Popularising the fruit will also create livelihood opportunities for jackfruit growers in rural and urban areas, the official said.
Meghalaya is the second state after Tripura in the North East region to have taken the initiative to explore the potential of the largest tree-borne fruit seriously, according to Additional Chief Secretary K N Kumar.
The government-aided Institute of Hotel Management (IHM) recently displayed their products at the jackfruit festival here and all their food items were liked by visitors and state government representatives.
"The IHM is the first and only institute of repute to try out over 100 recipes using jackfruits," its director Vijay Kumar told PTI.
He said the institute is guided by the state government, which intends to market the fruit.
At the jackfruit festival held recently, the IHM team displayed and sold various products made of jackfruit, such as cupcakes, pastries, chips, juice, wines, biscuits, jackfruit pickles, curry and other culinary items.
According to Kumar, the jackfruit biryani was adjudged the best and the item can even make up for chicken.
He hoped the item is accepted in the food outlets in the state. The tourism department is in contact with leading hotels in the state and has floated the idea of serving jackfruit dishes by them and other food outlets, an officer said.
"This way the demand of the fruit, which generally is a pig feed, will go up," she said. Often ignored for its bulkiness and strong aroma, the jackfruit has been declared an important fruit in the state and the government has come up with a policy document for a five year intensive mission with an aim to generate employment opportunities for nearly over 80,000 farmers.
Meghalaya Chief Minister Conrad K Sangma had launched the draft policy for the mission and the Rs 79 crore mission is likely to be launched before Independence Day this year.
Kumar said that the state loses about Rs 500 crore a year due to underutilisation of the "low input and low cost fruit".
He said that roughly 75 per cent of the produce is wasted resulting in a vast economic waste and hoped that due to the mission mode intervention, the value addition of the fruit's products will cut down the waste vastly.
Kumar, under whose supervision the mission has been launched, said if the fruit is promoted the vegan market would specially be attracted as it is grown organically and in a
natural way in the state.
The market is increasing by about 600 per cent in the US, 350 per cent in the UK in the past decade and about 17 per cent annually in China, he said.
The market for jackfruits is increasing by about 17 per cent and 600 per cent annually in China and the US respectively, he said.

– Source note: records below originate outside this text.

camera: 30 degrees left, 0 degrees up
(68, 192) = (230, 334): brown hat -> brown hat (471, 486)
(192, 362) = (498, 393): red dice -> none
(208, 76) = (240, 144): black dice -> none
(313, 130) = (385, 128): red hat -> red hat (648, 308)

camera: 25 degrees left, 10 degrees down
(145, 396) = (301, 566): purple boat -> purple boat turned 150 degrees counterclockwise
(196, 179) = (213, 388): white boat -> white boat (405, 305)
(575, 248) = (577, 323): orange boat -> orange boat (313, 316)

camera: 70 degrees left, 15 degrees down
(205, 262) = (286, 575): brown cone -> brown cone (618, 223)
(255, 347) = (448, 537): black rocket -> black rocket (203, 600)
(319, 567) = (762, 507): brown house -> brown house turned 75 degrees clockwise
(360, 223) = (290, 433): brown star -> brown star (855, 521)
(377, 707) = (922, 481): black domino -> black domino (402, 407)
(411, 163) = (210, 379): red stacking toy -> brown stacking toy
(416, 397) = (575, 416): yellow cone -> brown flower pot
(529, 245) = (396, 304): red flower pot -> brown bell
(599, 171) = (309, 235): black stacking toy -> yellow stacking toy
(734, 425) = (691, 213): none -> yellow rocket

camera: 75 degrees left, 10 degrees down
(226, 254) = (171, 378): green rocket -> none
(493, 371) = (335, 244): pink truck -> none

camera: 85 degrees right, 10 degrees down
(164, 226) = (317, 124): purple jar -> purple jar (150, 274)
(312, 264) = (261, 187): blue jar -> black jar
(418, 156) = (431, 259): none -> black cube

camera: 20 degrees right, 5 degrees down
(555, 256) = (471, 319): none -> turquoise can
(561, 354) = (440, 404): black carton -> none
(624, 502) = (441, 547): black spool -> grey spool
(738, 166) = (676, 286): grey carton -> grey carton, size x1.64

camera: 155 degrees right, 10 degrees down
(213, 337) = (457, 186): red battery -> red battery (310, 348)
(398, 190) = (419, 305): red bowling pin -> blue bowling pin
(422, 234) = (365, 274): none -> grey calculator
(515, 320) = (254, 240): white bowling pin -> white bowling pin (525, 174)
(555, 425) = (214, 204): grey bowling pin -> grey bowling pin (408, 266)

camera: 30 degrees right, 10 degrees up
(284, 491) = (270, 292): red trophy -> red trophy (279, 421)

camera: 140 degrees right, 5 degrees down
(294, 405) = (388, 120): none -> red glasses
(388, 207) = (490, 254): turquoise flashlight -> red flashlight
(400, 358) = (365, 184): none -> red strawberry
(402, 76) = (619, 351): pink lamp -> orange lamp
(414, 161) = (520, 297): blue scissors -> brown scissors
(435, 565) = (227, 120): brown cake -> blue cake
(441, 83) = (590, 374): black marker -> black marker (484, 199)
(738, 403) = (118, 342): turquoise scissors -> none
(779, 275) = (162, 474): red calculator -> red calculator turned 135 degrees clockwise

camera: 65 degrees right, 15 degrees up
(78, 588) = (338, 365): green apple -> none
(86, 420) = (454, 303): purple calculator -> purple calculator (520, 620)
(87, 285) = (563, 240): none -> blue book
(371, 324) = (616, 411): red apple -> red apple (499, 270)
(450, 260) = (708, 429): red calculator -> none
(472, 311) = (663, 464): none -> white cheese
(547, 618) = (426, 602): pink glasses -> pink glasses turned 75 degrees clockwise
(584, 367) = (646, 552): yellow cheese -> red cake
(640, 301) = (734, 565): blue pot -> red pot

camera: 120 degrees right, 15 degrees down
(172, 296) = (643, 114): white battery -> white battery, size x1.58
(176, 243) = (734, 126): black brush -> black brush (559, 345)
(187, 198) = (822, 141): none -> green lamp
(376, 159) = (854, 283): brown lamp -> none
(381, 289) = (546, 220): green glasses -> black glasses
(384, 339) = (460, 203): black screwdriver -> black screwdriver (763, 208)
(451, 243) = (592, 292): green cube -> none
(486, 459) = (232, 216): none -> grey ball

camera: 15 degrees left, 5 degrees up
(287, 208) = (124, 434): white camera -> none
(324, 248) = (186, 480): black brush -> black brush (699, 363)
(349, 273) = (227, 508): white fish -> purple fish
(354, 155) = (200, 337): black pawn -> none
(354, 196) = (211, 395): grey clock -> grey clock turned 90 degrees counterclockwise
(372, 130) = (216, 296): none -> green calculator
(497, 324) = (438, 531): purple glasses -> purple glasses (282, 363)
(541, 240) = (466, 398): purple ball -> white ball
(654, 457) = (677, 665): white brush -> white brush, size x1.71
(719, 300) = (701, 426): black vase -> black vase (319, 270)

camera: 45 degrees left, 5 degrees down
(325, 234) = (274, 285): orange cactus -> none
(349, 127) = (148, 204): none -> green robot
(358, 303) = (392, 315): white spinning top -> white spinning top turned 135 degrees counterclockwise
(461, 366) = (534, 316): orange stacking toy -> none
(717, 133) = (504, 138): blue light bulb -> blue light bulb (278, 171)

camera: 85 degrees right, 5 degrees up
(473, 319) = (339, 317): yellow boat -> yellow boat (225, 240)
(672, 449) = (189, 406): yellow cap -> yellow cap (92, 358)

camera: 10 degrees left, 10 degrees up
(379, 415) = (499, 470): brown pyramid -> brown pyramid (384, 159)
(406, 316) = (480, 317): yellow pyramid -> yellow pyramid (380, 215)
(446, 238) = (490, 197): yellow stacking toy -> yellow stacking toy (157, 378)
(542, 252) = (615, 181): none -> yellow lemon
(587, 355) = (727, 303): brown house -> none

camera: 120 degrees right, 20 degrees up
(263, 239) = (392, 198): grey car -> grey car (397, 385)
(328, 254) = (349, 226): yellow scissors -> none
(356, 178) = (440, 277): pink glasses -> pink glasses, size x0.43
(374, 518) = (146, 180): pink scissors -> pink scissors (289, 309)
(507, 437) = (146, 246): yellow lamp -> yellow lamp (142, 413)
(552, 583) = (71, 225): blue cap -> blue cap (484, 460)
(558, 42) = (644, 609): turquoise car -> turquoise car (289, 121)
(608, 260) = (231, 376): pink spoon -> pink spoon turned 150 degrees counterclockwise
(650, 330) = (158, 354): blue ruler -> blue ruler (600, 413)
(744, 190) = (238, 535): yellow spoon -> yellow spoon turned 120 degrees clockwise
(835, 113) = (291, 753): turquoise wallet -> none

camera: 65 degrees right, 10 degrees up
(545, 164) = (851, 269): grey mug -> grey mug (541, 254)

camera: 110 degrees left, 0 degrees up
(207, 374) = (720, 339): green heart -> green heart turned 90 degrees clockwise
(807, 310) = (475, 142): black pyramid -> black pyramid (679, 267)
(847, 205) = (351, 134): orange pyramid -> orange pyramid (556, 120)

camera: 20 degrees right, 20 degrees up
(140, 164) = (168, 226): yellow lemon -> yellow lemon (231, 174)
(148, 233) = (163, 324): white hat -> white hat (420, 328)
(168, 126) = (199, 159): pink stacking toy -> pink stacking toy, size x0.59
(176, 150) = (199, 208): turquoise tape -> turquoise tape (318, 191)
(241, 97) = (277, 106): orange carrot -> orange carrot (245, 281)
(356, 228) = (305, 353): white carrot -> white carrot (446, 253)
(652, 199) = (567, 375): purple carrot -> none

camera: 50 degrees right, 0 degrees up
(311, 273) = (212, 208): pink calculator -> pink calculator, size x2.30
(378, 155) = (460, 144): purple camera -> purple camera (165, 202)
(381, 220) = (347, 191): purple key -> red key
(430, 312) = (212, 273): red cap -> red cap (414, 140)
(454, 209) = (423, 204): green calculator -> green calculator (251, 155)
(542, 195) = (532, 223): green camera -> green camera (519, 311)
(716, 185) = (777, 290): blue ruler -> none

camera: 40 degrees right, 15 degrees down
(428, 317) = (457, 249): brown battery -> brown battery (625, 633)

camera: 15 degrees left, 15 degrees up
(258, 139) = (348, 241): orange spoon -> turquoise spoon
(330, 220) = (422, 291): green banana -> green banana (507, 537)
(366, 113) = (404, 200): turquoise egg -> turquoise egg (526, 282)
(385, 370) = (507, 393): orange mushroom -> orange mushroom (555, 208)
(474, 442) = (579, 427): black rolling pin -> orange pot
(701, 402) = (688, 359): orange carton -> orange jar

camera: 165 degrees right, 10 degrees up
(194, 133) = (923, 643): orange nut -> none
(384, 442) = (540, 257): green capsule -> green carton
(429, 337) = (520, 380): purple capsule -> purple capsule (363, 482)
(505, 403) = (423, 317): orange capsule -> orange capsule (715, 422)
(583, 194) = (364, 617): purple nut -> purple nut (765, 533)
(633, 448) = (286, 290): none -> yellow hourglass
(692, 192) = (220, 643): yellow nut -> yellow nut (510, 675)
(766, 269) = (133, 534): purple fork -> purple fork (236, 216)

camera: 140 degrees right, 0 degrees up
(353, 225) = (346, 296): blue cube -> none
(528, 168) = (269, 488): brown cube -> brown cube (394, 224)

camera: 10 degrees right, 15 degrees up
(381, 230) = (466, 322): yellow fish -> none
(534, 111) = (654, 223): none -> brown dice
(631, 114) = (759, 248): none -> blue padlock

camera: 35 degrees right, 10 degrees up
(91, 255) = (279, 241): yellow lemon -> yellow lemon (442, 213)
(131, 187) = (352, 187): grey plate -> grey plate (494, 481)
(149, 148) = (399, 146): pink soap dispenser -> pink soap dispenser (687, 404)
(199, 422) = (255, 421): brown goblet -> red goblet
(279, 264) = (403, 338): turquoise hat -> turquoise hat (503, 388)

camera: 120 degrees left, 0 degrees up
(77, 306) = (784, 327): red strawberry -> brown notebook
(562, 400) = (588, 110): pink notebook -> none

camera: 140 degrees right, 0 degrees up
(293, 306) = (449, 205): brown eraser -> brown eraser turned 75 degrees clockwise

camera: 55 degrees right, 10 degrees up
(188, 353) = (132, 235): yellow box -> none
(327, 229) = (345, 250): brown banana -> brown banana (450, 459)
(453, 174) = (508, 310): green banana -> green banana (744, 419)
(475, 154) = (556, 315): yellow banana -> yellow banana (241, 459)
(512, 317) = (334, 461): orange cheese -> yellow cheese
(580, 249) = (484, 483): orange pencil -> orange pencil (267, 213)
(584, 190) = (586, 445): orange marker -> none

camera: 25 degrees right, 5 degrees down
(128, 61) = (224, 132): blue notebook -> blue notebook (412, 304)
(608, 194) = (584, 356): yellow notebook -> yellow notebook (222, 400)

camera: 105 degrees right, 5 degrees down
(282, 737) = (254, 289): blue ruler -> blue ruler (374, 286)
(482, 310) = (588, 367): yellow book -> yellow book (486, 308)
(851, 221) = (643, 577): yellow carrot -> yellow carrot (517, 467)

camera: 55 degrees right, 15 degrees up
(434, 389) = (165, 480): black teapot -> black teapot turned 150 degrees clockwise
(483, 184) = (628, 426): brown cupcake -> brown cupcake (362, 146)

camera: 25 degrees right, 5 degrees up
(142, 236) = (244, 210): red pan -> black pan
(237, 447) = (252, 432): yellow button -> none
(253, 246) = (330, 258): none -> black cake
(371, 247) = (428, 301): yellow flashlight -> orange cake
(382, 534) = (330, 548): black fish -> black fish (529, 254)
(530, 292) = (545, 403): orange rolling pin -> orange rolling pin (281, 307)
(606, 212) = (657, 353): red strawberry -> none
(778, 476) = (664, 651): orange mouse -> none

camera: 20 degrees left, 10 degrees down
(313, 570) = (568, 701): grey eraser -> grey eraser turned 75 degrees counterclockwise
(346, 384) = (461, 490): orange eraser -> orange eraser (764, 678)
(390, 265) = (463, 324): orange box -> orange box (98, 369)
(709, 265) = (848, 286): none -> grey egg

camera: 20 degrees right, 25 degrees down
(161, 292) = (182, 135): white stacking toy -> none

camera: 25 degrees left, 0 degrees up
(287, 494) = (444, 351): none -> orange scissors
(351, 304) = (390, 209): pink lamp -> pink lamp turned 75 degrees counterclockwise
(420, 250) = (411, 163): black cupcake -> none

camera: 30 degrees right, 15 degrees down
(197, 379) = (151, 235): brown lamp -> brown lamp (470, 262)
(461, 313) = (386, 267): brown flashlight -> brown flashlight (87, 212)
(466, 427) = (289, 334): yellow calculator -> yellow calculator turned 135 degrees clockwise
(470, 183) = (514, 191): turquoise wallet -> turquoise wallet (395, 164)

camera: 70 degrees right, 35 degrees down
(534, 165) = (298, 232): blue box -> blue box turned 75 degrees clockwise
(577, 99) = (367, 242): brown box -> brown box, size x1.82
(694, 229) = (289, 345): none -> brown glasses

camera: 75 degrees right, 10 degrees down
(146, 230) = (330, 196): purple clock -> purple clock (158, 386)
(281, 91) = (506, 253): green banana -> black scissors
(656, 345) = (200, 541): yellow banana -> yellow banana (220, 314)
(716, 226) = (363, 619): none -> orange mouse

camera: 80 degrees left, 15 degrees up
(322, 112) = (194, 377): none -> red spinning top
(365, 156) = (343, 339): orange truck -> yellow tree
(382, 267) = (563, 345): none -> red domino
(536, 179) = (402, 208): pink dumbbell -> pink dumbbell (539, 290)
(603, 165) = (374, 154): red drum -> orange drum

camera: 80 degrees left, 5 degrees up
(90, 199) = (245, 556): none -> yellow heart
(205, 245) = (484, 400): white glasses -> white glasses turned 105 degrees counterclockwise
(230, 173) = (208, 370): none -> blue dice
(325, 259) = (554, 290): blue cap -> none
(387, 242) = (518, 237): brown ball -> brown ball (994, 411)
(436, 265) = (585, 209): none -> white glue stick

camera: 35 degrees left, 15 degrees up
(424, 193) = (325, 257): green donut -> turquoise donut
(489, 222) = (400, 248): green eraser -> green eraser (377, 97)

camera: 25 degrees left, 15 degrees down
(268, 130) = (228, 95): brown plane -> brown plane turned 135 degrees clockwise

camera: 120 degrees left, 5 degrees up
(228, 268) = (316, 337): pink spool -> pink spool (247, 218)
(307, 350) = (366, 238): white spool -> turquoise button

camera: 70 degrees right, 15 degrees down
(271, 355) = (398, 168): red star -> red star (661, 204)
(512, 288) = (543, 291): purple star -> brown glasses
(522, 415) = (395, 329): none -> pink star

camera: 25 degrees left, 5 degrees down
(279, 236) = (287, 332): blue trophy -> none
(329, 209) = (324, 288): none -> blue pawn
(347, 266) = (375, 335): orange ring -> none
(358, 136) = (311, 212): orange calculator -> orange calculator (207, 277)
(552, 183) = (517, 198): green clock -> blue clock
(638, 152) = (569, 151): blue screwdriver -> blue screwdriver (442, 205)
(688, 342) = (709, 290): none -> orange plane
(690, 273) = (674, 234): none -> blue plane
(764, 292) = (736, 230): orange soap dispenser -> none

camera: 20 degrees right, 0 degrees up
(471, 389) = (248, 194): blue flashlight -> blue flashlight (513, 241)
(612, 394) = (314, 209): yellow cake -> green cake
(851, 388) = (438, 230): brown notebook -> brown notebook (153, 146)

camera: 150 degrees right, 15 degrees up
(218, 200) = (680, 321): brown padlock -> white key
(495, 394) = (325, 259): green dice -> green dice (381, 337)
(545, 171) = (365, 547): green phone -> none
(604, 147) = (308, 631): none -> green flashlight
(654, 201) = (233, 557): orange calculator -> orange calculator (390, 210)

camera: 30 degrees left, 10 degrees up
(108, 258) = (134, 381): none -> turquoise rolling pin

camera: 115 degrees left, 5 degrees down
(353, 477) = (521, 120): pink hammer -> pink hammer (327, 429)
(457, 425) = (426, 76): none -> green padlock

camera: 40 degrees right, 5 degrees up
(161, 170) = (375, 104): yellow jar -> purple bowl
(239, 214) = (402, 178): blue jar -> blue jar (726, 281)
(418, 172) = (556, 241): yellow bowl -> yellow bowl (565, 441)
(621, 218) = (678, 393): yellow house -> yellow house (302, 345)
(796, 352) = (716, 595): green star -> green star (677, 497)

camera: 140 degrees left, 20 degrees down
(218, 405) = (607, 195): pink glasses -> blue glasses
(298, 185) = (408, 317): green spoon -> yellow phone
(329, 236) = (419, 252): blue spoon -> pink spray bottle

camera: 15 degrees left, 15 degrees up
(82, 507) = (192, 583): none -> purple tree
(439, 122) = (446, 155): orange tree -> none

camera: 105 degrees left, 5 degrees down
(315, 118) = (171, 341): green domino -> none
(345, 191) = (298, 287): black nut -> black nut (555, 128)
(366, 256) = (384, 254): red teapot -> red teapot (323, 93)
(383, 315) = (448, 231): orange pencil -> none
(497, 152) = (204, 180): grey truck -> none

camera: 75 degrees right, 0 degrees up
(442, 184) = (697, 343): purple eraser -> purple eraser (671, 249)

It had risen to 350 per cent in the UK in the past decade, he said.
There are at least one million jackfruit trees in the state spread across the Garo Hills and the border areas of the Khasi and Jaintia Hills region in the state, Kumar said adding the Centre would conduct a diversity study on the fruit.
Governor Ganga Prasad had personally sought the setting up of a national research centre for jack fruit at Tura during his meeting with the union agriculture minister earlier this year, the additional chief secretary said.